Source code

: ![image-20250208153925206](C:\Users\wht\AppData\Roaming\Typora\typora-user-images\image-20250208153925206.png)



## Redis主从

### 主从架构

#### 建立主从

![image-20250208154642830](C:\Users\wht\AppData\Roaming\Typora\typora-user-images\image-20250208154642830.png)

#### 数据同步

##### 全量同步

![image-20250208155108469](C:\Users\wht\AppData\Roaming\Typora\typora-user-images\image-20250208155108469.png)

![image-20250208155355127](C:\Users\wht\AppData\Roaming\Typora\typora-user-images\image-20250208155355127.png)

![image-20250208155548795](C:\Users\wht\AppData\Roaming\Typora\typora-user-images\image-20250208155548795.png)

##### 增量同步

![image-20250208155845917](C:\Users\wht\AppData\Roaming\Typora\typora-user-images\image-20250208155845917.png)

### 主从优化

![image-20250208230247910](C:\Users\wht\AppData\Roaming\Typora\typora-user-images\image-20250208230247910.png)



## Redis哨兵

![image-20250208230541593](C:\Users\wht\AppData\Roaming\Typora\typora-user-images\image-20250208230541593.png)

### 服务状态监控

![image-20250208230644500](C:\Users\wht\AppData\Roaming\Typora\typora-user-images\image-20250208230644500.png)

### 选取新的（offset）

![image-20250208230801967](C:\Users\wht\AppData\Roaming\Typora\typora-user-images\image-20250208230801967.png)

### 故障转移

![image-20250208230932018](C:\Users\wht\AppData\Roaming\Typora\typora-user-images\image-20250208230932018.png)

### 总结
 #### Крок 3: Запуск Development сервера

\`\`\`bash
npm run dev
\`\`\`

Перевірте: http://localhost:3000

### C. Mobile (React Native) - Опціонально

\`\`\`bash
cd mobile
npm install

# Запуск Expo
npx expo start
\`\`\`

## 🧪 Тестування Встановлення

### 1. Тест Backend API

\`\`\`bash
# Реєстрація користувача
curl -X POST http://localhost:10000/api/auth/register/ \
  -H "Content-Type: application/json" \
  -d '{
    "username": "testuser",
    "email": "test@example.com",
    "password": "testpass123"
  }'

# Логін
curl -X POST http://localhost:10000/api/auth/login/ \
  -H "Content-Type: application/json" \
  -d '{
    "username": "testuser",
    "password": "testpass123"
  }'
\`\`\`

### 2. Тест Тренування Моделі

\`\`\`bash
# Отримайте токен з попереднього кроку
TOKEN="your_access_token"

::::::

INSTRUCTIONS FOR THE TASK
Where the string "localhost" turns up in a line of the data above, copy that whole line.

ANSWER BELOW
Перевірте: http://localhost:3000
curl -X POST http://localhost:10000/api/auth/register/ \
curl -X POST http://localhost:10000/api/auth/login/ \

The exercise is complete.